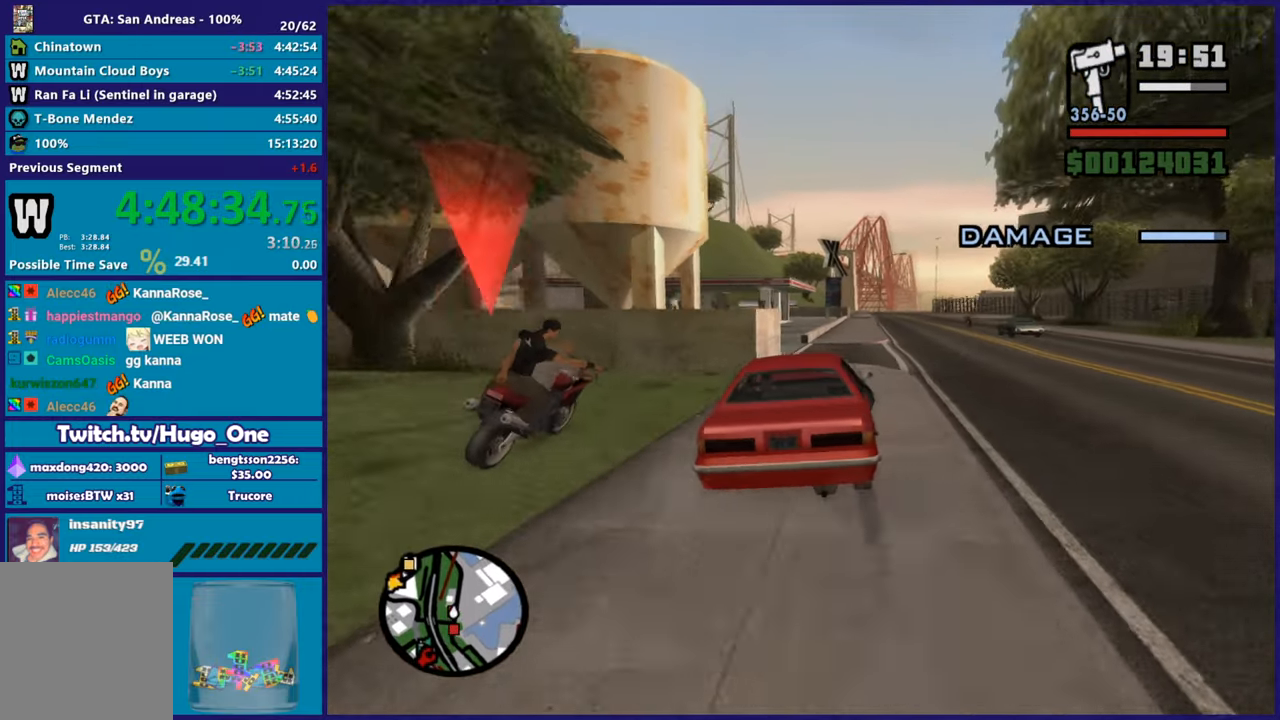
{"buttons": ["R2"], "left_stick": "left", "right_stick": "down-right", "button_events": []}
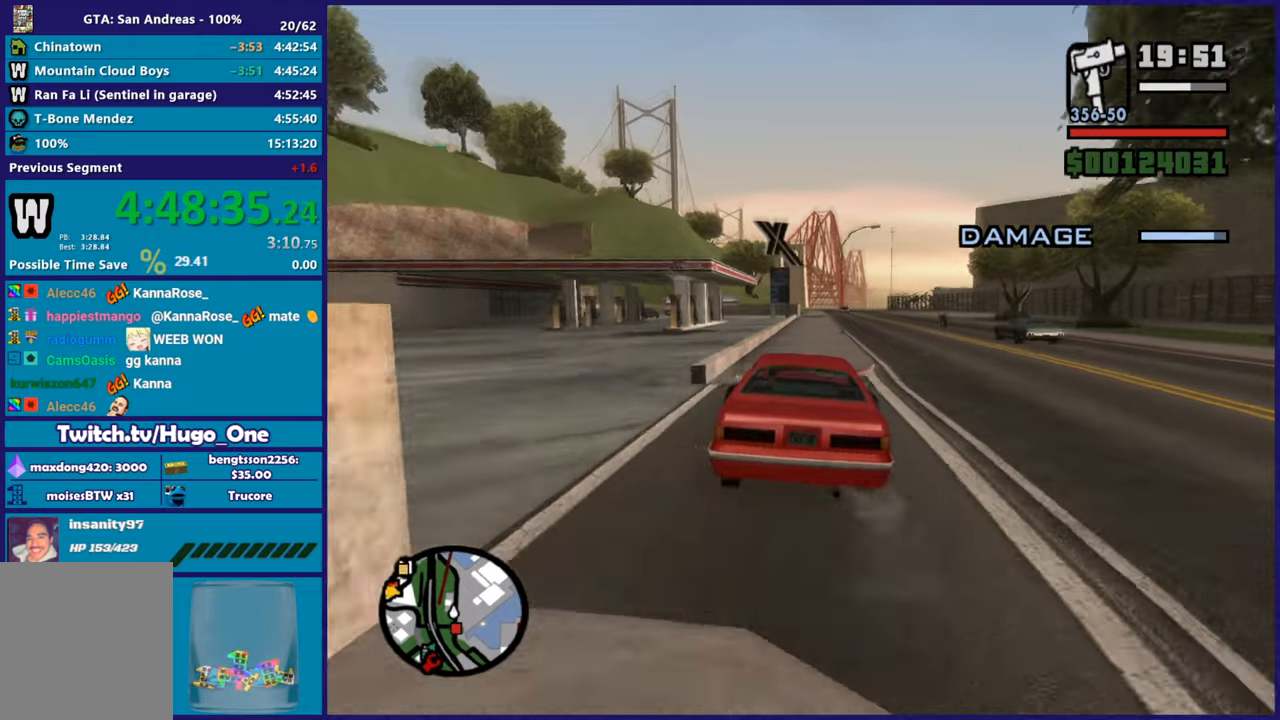
{"buttons": ["R2"], "left_stick": "center", "right_stick": "down", "button_events": []}
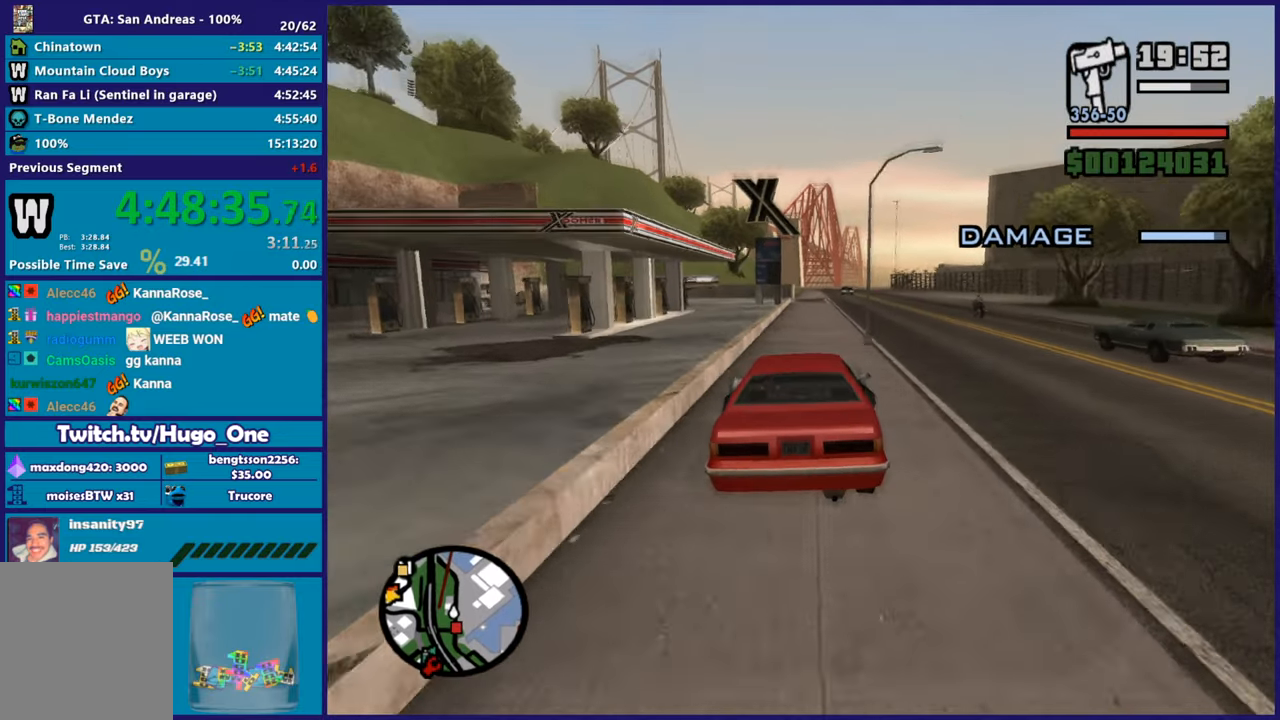
{"buttons": ["R2"], "left_stick": "center", "right_stick": "center", "button_events": []}
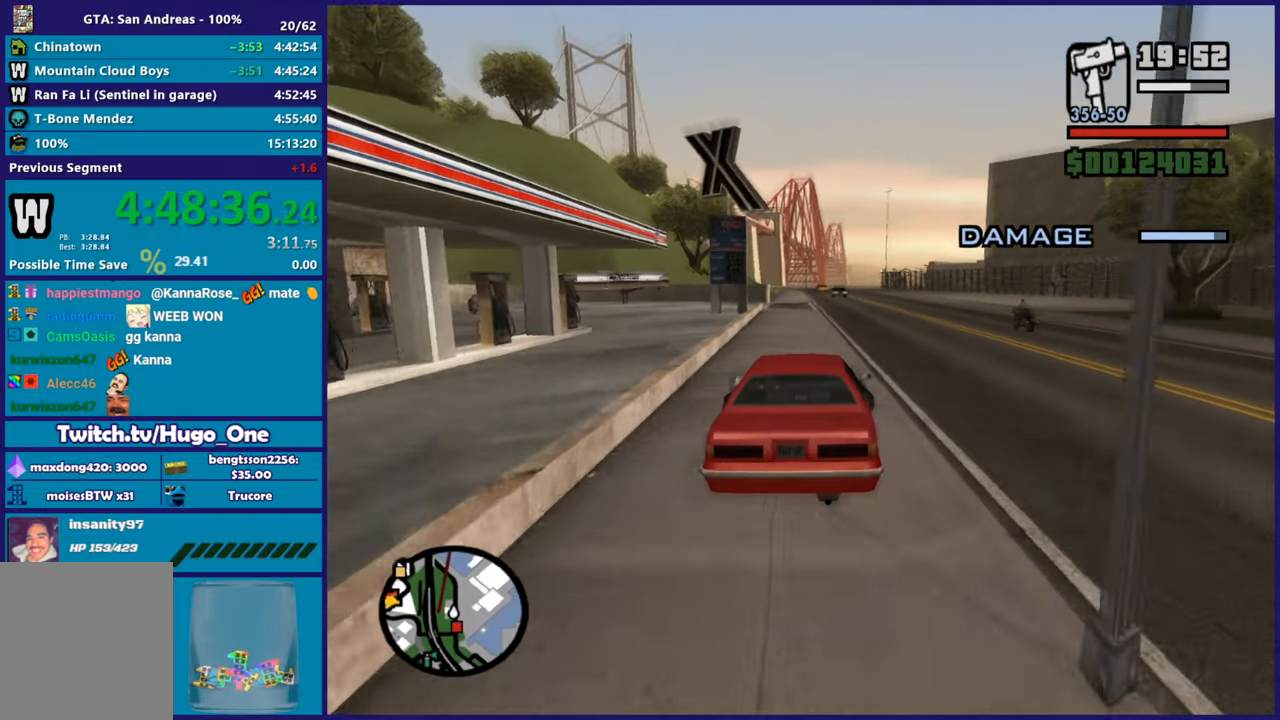
{"buttons": ["R2"], "left_stick": "left", "right_stick": "center", "button_events": []}
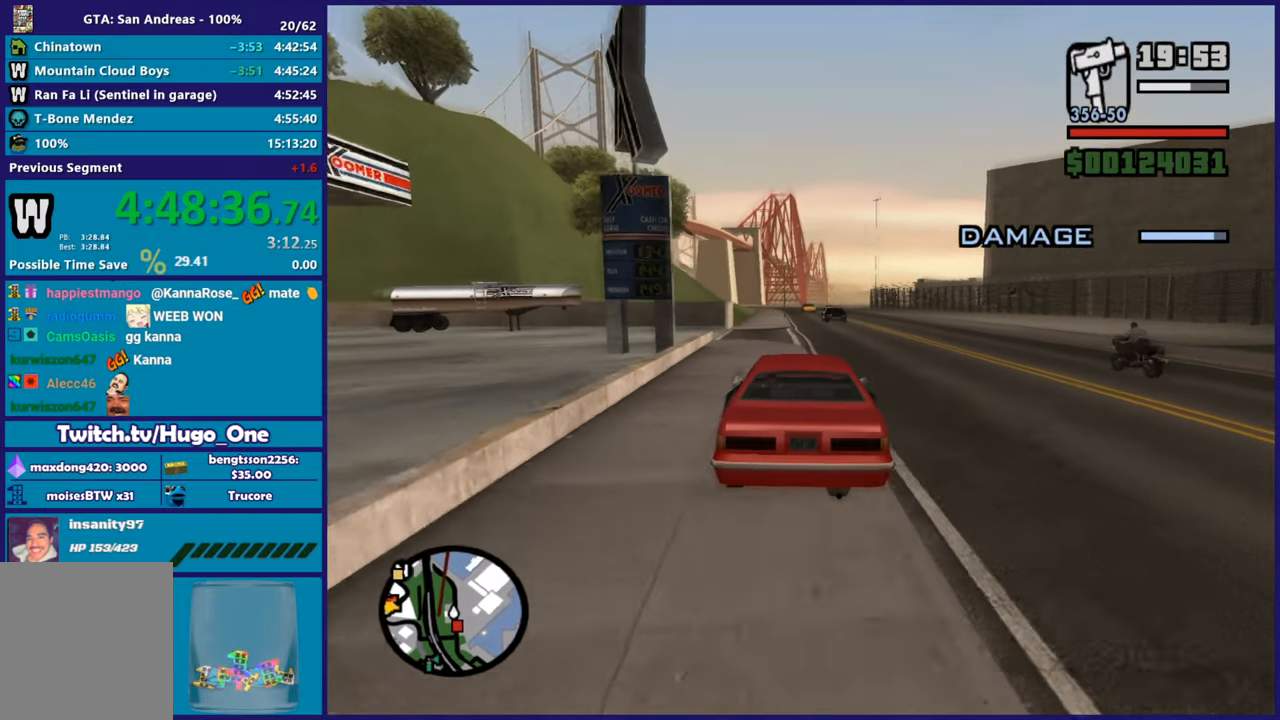
{"buttons": ["R2"], "left_stick": "center", "right_stick": "down-left", "button_events": []}
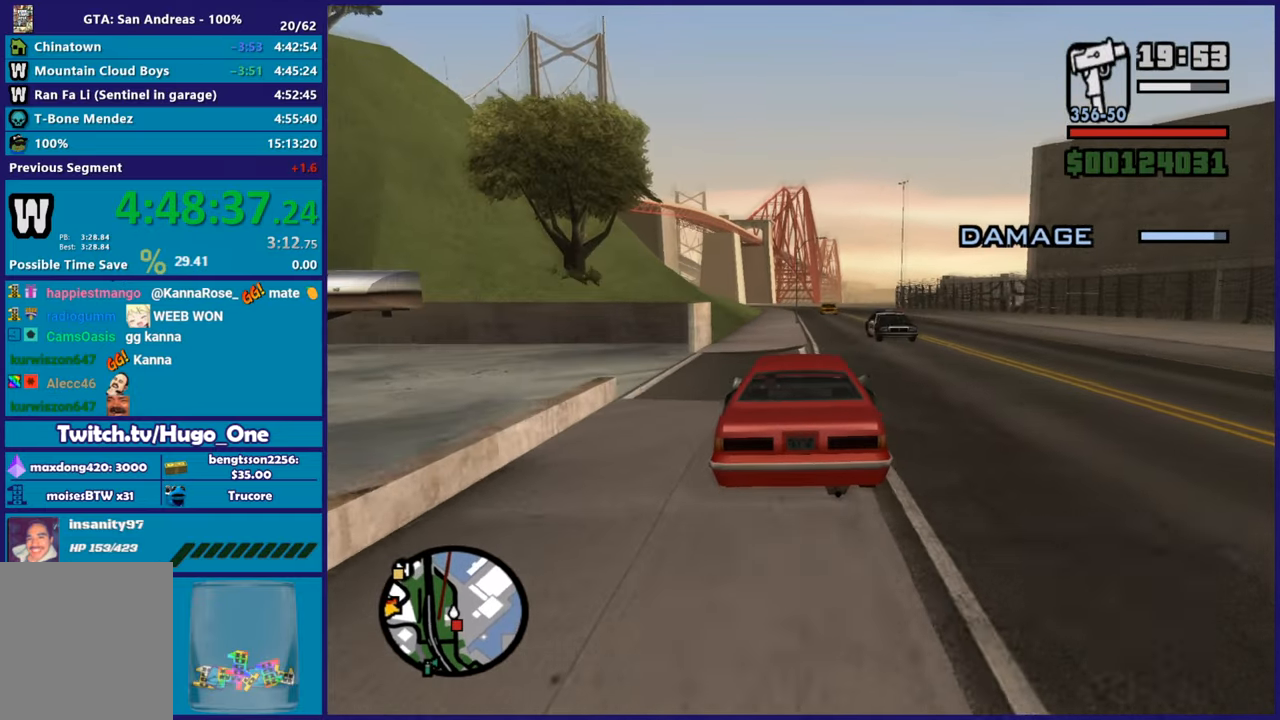
{"buttons": ["R2"], "left_stick": "center", "right_stick": "center", "button_events": []}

_WHAT YOU SHOULD DO_.
Repeat the listing in full and exactly. Do not include any images.

_ANSWER TO THIS TASK_.
{"buttons": ["R2"], "left_stick": "left", "right_stick": "down-right", "button_events": []}
{"buttons": ["R2"], "left_stick": "center", "right_stick": "down", "button_events": []}
{"buttons": ["R2"], "left_stick": "center", "right_stick": "center", "button_events": []}
{"buttons": ["R2"], "left_stick": "left", "right_stick": "center", "button_events": []}
{"buttons": ["R2"], "left_stick": "center", "right_stick": "down-left", "button_events": []}
{"buttons": ["R2"], "left_stick": "center", "right_stick": "center", "button_events": []}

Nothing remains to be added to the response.